● Task to carry out: Keep only those lines of the records that include the string "sind".

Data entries
------------

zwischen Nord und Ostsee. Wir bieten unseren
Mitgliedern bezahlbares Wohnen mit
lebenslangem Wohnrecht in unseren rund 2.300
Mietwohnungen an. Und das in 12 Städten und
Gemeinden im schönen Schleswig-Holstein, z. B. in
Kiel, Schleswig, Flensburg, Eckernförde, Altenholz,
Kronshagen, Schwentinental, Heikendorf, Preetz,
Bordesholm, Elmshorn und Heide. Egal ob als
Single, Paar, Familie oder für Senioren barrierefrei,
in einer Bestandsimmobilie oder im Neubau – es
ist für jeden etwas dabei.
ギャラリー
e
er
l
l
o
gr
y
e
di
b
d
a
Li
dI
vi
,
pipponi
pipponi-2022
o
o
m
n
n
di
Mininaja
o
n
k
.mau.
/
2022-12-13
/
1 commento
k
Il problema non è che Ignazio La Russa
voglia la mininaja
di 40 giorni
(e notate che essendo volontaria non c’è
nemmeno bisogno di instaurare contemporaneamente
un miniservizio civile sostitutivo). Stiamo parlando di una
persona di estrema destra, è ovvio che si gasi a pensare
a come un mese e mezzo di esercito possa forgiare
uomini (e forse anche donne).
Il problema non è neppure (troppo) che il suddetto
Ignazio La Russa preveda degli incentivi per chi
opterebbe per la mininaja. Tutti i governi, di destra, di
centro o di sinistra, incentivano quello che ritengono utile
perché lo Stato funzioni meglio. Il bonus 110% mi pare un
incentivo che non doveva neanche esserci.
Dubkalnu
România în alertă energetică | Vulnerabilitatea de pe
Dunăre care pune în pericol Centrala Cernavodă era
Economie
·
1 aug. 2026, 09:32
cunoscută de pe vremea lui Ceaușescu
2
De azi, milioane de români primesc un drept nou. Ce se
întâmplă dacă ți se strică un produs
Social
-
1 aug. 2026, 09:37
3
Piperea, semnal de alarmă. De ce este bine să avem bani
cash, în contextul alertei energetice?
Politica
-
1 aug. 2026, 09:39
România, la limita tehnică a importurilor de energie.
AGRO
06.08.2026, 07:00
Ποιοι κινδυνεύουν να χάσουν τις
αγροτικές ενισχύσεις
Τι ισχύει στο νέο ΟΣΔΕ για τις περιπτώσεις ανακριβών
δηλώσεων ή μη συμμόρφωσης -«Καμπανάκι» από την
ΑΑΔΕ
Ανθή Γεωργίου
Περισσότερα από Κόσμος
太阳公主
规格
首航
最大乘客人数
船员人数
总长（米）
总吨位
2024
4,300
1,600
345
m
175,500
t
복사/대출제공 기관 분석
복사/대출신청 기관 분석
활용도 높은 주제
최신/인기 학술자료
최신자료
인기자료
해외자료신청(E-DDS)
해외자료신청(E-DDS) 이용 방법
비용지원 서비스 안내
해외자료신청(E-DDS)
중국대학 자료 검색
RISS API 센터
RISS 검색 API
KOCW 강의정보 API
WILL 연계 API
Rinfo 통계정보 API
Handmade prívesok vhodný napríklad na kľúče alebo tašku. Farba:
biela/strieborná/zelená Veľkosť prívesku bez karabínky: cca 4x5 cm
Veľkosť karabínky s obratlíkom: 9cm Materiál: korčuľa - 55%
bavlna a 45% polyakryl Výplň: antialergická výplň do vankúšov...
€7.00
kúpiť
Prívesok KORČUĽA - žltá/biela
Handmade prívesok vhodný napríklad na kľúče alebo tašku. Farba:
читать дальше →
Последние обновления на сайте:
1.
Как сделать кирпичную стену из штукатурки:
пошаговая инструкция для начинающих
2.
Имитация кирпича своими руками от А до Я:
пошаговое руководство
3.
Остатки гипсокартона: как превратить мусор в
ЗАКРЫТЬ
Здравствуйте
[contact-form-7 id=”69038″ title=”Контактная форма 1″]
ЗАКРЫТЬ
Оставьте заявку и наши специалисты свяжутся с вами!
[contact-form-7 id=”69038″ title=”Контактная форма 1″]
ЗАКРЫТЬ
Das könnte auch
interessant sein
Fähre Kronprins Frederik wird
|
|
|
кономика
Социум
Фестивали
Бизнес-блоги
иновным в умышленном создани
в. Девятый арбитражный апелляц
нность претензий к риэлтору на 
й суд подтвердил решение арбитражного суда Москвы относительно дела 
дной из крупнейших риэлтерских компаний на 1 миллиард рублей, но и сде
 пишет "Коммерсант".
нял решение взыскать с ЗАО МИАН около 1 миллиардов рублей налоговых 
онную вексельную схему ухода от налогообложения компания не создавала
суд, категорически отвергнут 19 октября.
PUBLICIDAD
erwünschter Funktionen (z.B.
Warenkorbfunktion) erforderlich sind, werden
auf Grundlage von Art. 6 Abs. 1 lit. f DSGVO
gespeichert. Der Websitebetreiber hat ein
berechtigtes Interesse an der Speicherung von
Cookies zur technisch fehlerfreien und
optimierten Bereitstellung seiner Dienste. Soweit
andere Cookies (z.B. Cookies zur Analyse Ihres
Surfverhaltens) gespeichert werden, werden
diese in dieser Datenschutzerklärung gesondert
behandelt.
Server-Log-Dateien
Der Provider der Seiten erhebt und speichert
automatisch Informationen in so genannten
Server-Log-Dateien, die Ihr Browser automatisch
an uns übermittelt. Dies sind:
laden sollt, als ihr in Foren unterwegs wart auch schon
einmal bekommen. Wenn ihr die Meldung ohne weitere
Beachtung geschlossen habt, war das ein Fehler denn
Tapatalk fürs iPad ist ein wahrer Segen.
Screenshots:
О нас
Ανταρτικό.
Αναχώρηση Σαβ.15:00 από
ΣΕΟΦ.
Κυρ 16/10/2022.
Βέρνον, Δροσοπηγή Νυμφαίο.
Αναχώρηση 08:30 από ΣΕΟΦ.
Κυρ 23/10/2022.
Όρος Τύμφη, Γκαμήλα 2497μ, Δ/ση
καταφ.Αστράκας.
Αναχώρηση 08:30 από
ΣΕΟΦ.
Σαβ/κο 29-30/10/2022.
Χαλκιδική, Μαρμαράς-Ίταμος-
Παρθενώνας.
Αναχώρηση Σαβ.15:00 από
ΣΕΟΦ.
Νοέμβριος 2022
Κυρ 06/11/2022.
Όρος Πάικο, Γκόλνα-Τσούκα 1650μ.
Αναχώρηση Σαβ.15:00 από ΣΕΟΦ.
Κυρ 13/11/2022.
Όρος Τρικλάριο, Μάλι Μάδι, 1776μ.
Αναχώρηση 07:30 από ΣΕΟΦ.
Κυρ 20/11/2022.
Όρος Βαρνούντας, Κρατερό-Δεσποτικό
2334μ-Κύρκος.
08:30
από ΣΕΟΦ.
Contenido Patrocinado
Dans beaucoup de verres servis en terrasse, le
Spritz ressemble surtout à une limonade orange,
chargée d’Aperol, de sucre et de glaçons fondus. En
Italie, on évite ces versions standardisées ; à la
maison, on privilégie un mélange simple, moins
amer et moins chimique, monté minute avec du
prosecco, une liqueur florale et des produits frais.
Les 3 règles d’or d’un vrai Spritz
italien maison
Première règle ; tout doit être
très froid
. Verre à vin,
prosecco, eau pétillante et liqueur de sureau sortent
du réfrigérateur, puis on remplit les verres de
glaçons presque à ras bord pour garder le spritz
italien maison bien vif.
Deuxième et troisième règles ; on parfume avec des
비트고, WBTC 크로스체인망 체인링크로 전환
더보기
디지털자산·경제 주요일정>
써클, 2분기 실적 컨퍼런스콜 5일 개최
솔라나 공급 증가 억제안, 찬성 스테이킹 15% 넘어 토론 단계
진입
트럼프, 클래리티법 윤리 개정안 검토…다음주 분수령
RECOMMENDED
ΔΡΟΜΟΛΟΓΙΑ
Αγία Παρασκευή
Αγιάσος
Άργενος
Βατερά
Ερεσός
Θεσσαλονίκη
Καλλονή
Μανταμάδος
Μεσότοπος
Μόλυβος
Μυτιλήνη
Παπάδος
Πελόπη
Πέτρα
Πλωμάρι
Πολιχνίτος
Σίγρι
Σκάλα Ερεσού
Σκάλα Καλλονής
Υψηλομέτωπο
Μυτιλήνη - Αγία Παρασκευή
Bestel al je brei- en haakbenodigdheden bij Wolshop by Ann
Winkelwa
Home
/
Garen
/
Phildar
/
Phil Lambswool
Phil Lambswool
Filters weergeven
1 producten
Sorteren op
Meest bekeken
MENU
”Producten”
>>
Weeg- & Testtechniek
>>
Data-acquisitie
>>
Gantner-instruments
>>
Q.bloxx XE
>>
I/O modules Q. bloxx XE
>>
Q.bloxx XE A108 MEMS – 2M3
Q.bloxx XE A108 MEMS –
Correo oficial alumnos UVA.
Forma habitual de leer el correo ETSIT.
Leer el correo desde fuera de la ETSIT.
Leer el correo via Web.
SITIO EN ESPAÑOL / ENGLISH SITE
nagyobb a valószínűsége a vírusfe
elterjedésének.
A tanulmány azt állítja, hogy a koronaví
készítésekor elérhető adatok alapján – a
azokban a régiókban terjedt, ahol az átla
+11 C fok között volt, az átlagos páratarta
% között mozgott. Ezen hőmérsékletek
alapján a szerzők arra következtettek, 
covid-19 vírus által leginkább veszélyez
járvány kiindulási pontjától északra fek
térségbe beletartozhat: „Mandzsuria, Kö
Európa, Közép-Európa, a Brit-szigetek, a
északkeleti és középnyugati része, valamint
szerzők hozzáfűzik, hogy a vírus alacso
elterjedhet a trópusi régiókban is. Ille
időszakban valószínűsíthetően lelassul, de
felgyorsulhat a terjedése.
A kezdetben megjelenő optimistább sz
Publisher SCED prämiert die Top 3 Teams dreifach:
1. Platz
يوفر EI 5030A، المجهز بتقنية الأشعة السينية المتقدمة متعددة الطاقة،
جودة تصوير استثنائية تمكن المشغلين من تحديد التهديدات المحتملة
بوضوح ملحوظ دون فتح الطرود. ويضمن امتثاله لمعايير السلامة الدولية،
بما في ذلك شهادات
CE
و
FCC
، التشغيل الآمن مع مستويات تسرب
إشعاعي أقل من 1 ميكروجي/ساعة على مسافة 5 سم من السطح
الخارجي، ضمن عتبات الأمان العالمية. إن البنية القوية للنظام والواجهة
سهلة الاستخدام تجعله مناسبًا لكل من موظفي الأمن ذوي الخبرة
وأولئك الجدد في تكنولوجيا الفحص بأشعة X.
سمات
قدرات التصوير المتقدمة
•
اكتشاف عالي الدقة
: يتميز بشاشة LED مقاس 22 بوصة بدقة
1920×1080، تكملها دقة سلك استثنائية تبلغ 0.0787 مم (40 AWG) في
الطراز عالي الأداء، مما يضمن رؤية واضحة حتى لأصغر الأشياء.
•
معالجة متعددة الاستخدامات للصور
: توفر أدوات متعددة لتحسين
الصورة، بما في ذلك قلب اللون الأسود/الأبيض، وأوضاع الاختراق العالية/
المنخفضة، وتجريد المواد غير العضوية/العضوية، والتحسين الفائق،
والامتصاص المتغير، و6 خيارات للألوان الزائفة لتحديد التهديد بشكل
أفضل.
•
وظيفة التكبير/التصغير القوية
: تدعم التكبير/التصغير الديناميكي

------------

● Result below:
Warenkorbfunktion) erforderlich sind, werden
an uns übermittelt. Dies sind:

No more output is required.